The announcement was made on the 51st anniversary of the U.S. Supreme Court decision in Roe v. Wade which until it was overturned in 2022, protected abortion rights nationwide.
The planned legislation would effectively reverse Act 122 of 2011 which requires abortion facilities to meet the same regulations as ambulatory surgical centers.
The planned bill, which is not yet introduced, has 12 co-prime sponsors including 11 women.
“There is no reason to have the standards put forth in that bill,” Rep. MaryLouise Isaacson, D-Philadelphia. “We don’t require such restrictions when a man wants to get a vasectomy.”

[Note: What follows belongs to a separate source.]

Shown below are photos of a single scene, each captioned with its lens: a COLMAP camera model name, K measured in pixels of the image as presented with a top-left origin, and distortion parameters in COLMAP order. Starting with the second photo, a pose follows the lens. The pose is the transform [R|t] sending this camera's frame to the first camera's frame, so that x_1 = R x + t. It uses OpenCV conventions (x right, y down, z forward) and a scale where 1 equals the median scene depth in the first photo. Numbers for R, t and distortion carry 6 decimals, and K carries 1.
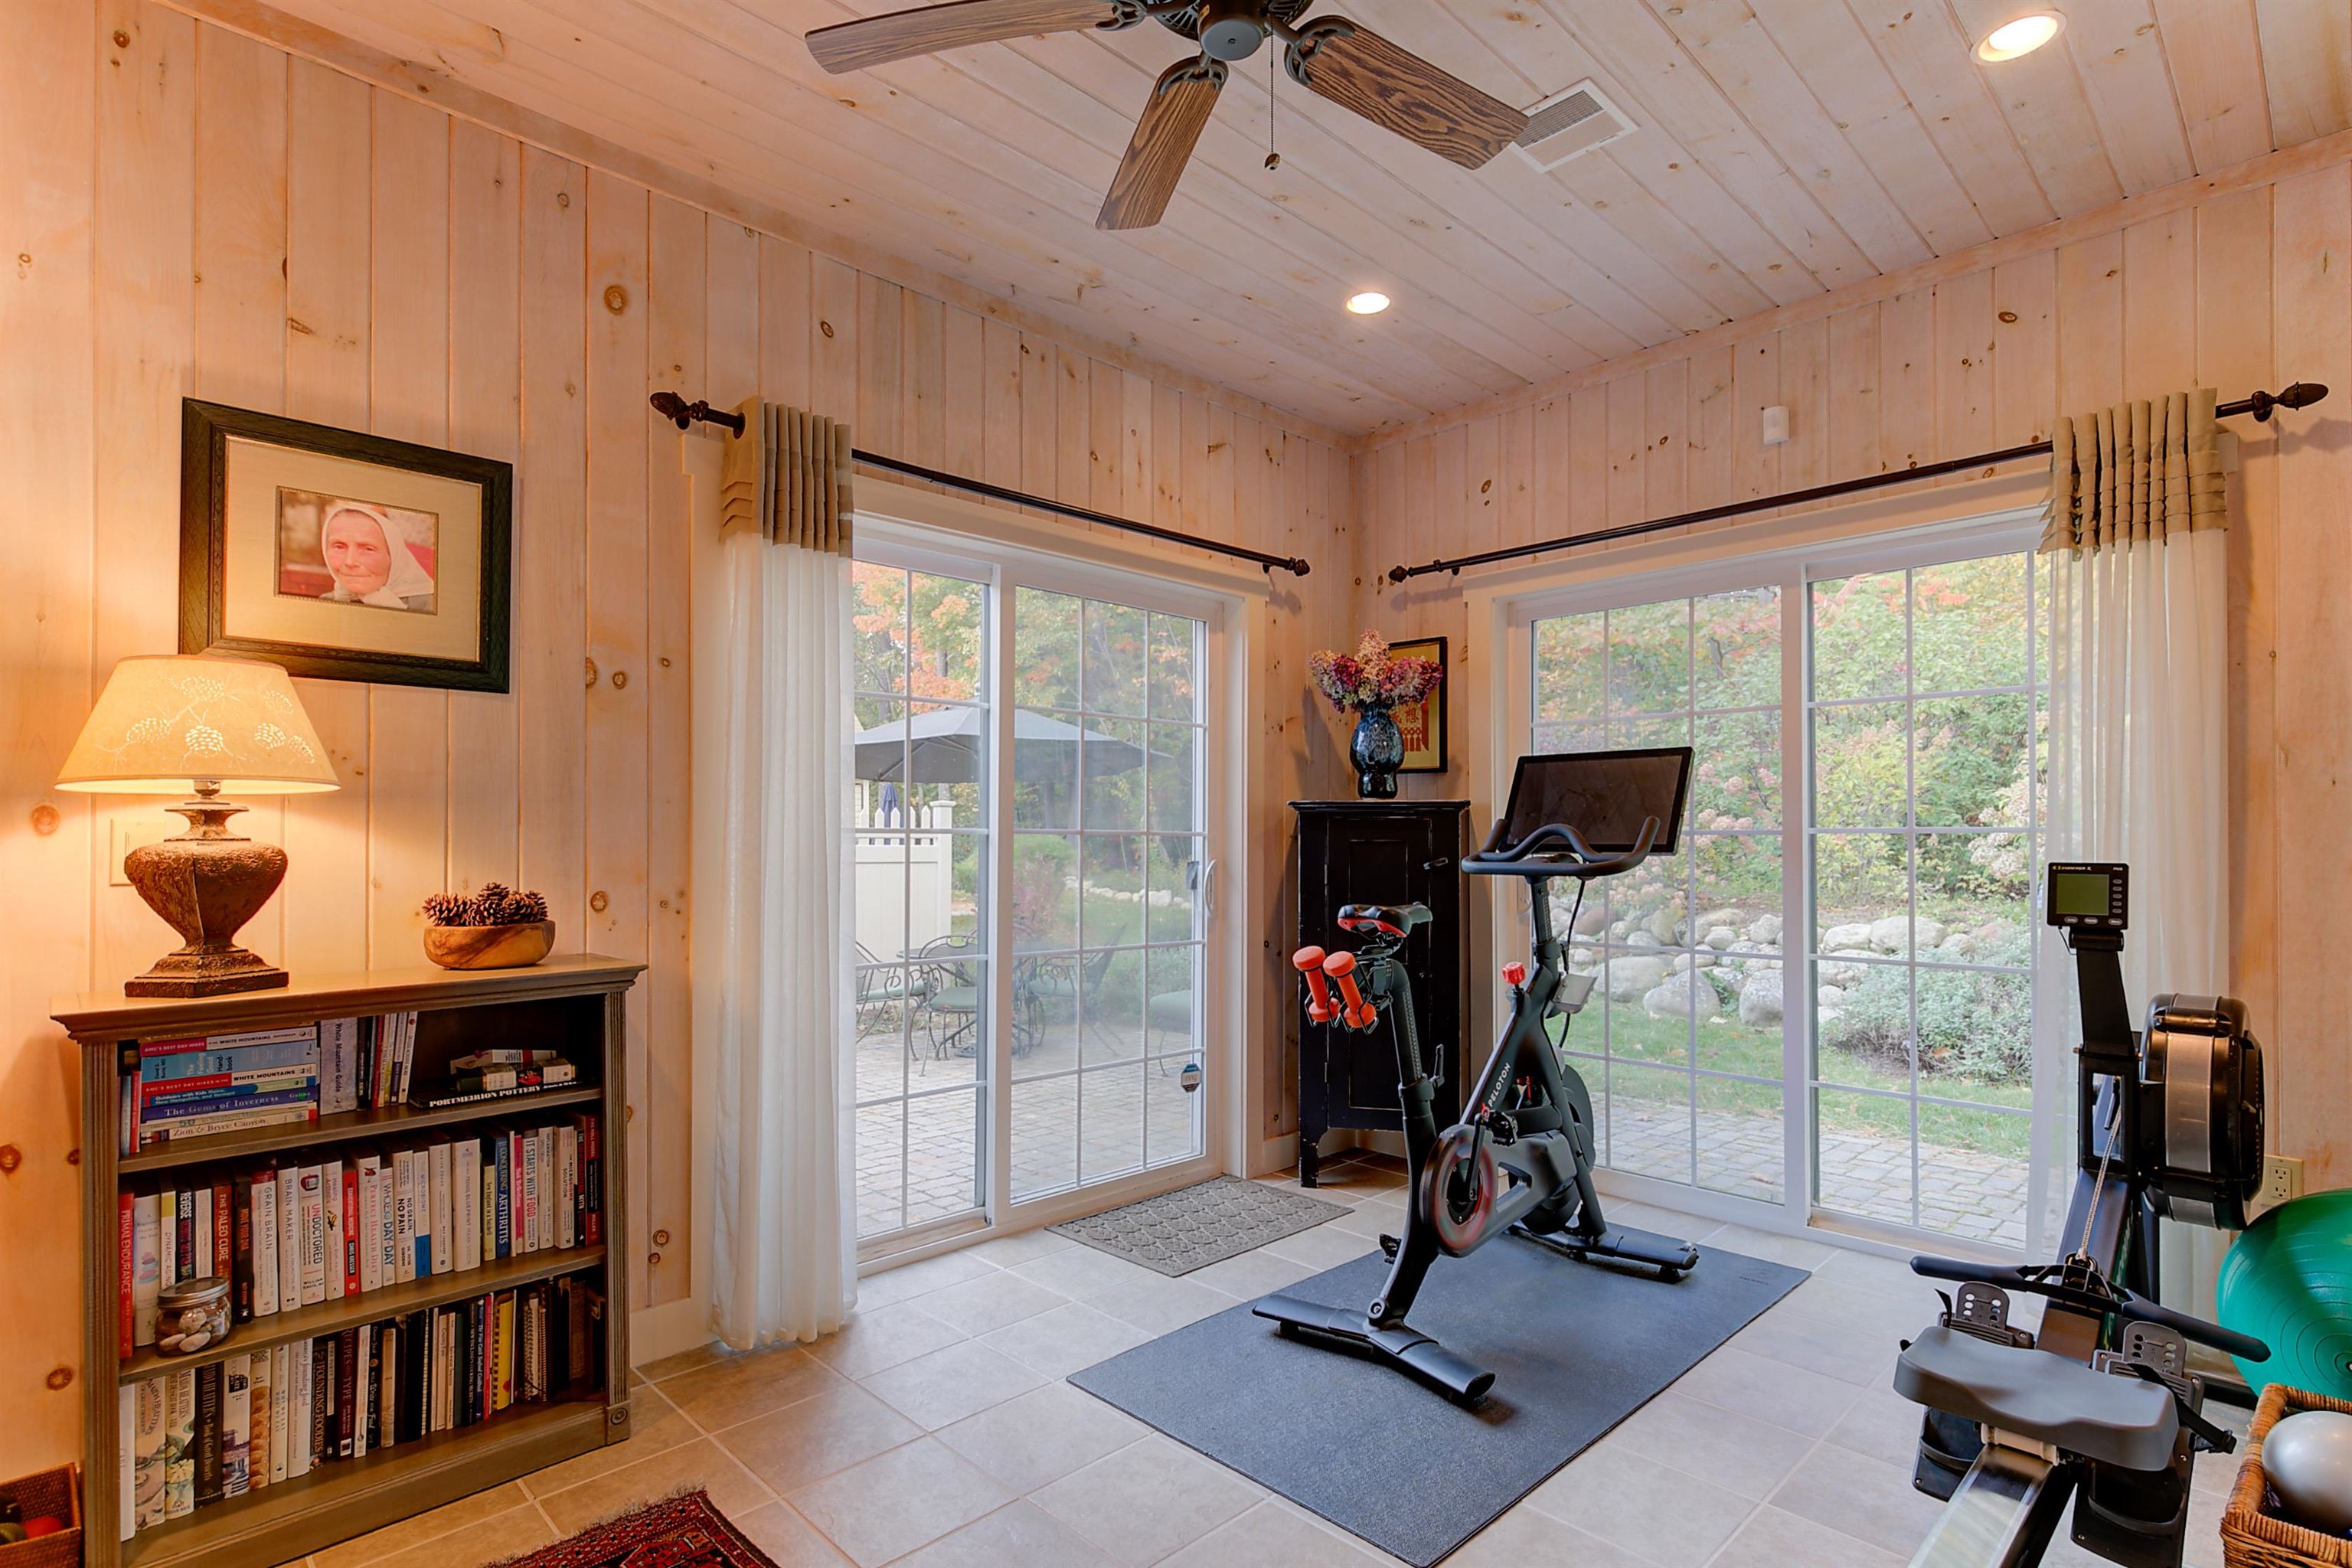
lens RADIAL K [[1155.5, 0, 1171.8], [0, 1155.5, 826.1], [0, 0, 1]] dist [0.001159, 0.000742]
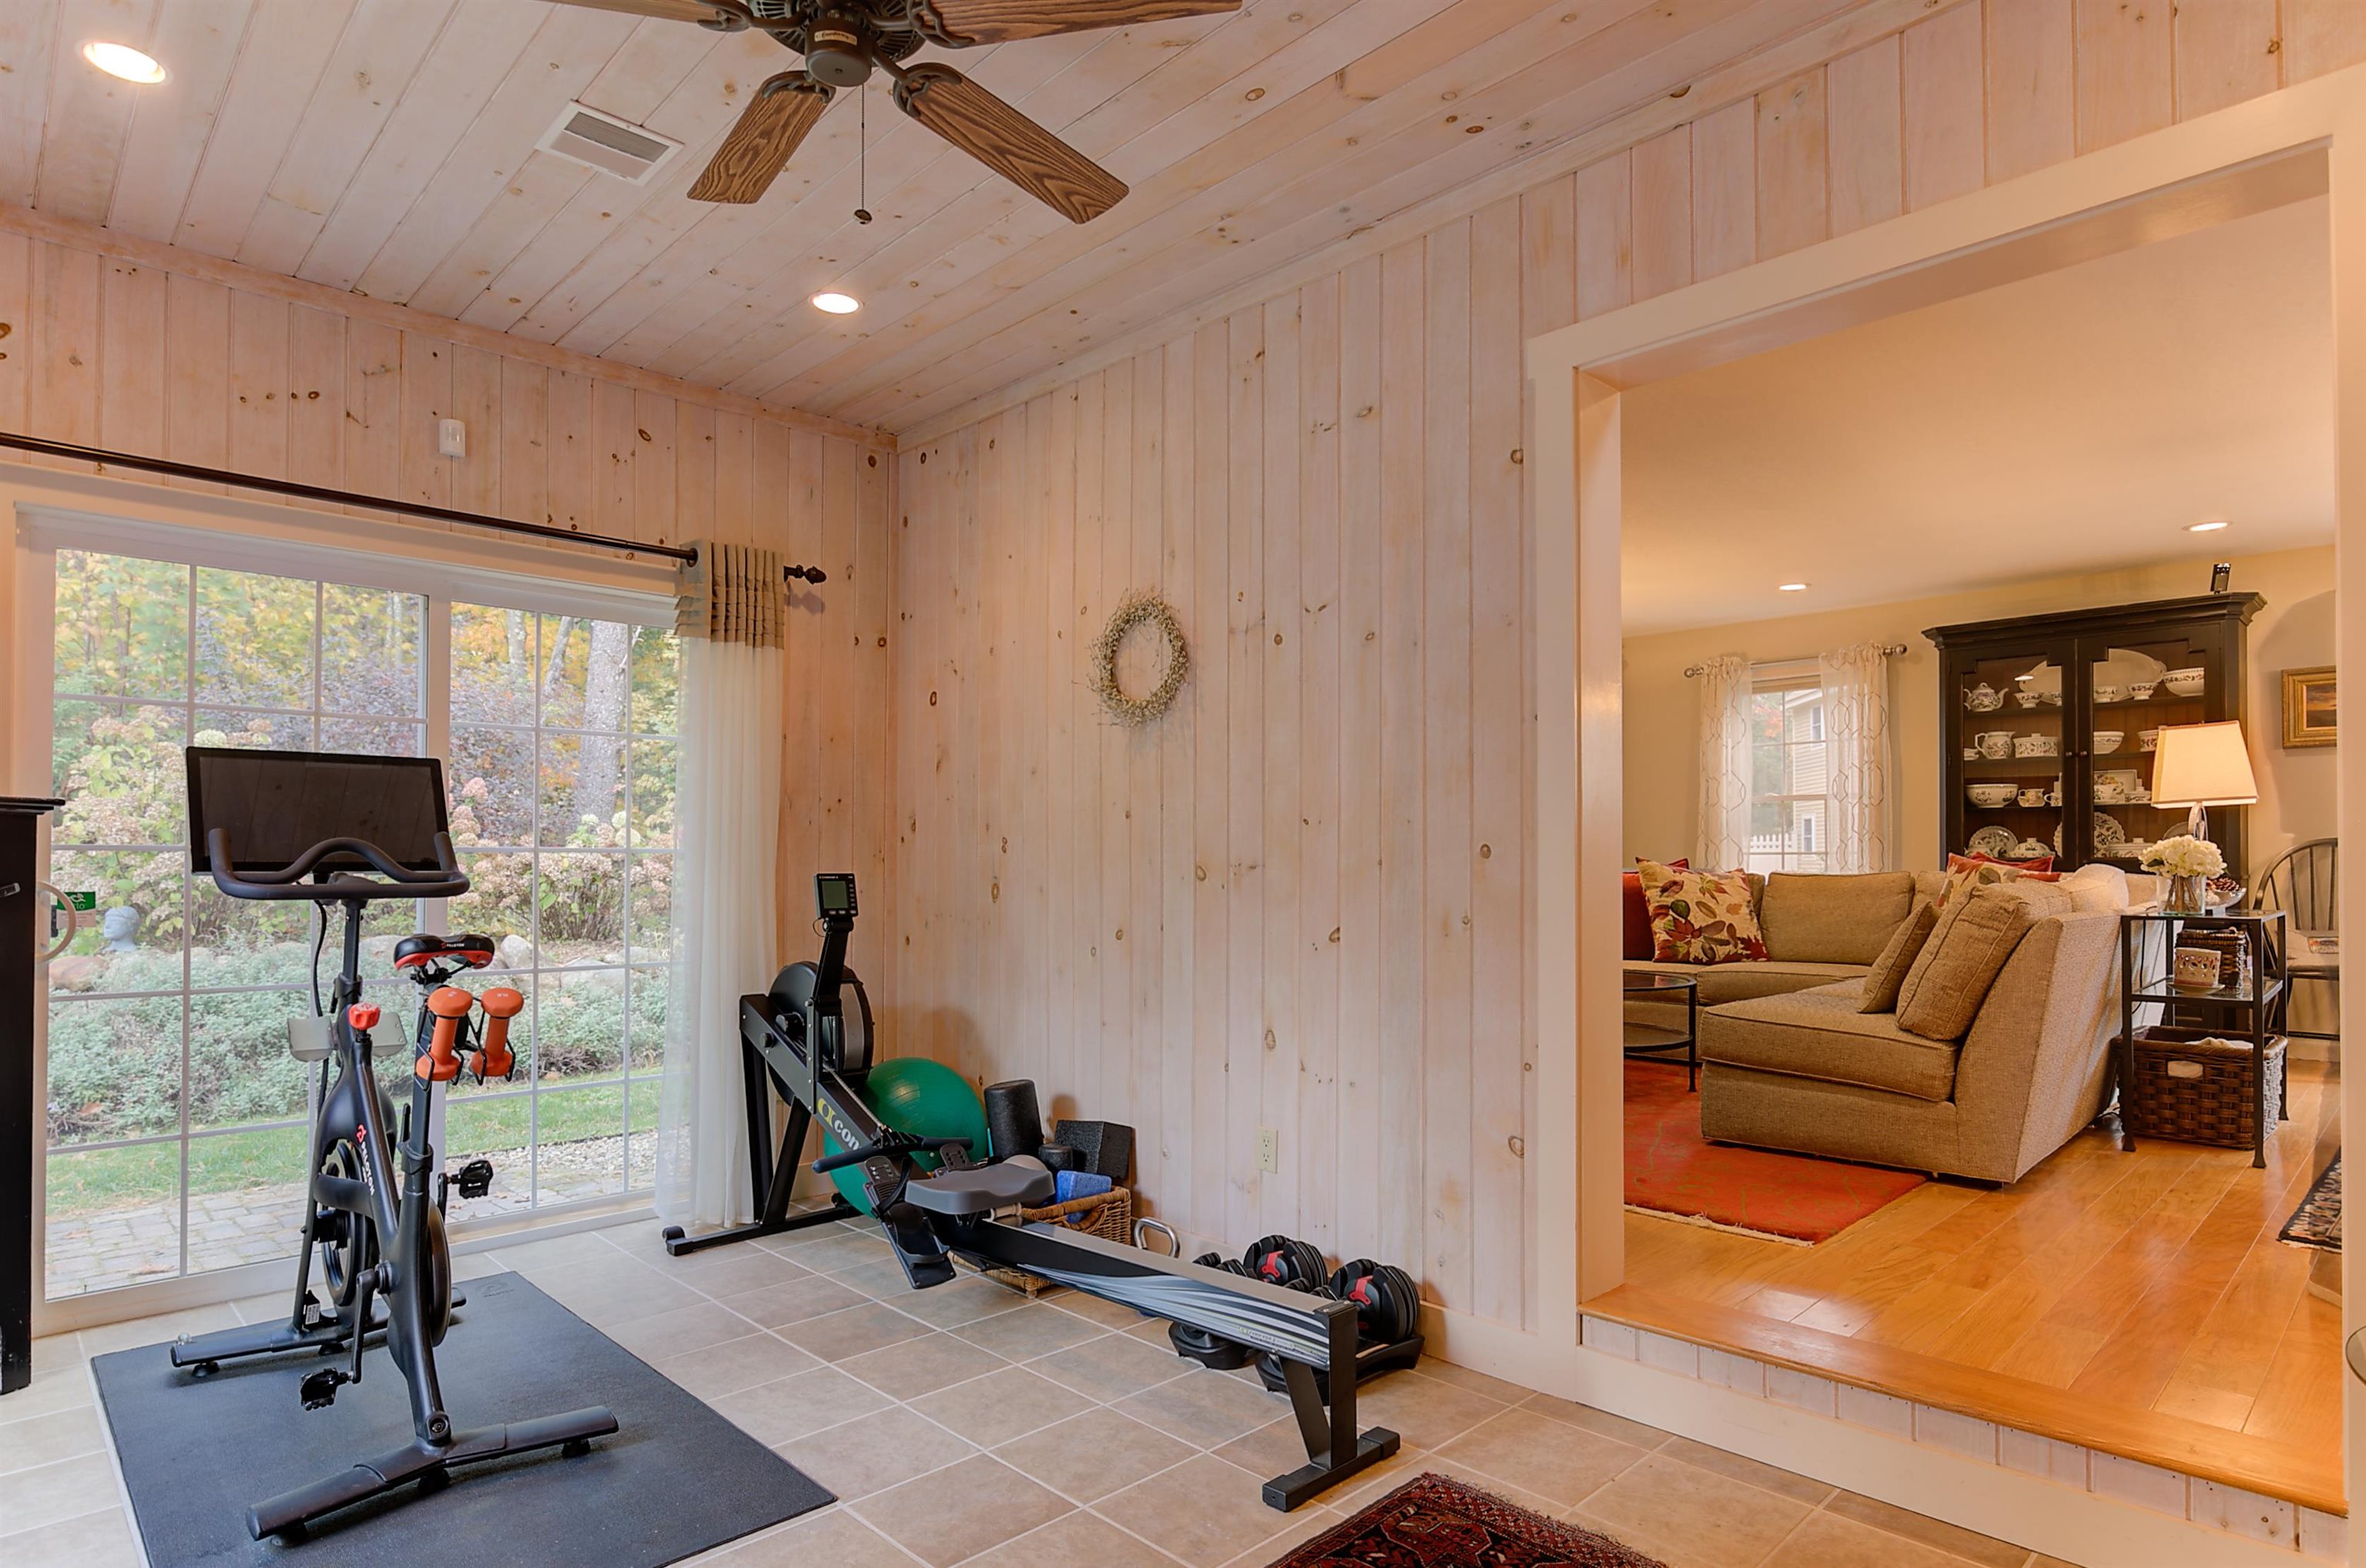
lens RADIAL K [[1264.1, 0, 1222.6], [0, 1264.1, 853.7], [0, 0, 1]] dist [-0.002060, -0.000167]
pose [[-0.013773, 0.007579, 0.999876, -0.562131], [-0.011454, 0.999904, -0.007737, 0.009186], [-0.999840, -0.011559, -0.013685, 0.353553]]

Rep. Tarik Khan, D-Philadelphia, a nurse practitioner, said the bill was denounced by the American Medical Association and the American College of Obstetricians and Gynecologists when it was passed through the Republican-controlled state Legislature and signed by former Republican Gov. Tom Corbett.
Aligning the standards for an abortion facility with an ambulatory surgical center created expensive building issues concerning specific HVAC units and specialized elevators, flooring and sizes of hallways and procedure rooms. Some facilities made the investments. Others closed.
Khan said the law continues to block providers from opening new facilities.
“These are, make no doubt, restrictions that no other outpatient medical facilities have to have,” Khan said. “These restrictive laws do not deter abortions. They do not reduce abortion rates. What they do is they cause barriers to receiving abortion care and they cause delays, which increases risks to patients.”
Another Democrat in the state House, Rep. Kristine C. Howard of Chester County, also unveiled a cosponsorship memo on Monday proposing the Reproductive Freedom Act. The bill seeks to repeal the state’s Abortion Control Act, which makes it legal in Pennsylvania, and replace its terms with a more modern framework to ensure abortion is treated as health care.
With Pennsylvania’s Legislature divided — Democrats control the House, Republicans control the Senate — there’s little reason to believe abortion legislation from the majority in either body would pass through to the governor’s desk.
More than half, 53%, of abortions in 2020 were performed with medication, according to Guttmacher Institute, a reproductive rights research and policy center.
Citing federal research, the Kaiser Family Foundation reports that when performed at 9 weeks of gestation or prior, medication abortions are 99.6% effective and have a mortality rate of 0.001%.
About 81% of abortions in 2021, according to Kaiser, were performed by the 9th week of gestation.
Rep. Danielle Friel Otten, D-Chester, said mothers and grandmothers thought they won the fight for abortion access a half-century ago. That battle was undermined continually since Roe v. Wade up until the 2022 decision to vacate that ruling and return authority to state governments.
Abortion remains legal in Pennsylvania and Friel Otten said the decision to overturn the Supreme Court case motivated advocacy to protect access.
“What do these restrictive laws mean?” she asked, referring to Act 122 of 2011. “They mean more unsafe procedures. They mean more women putting their lives at risk, or the government putting their lives at risk.”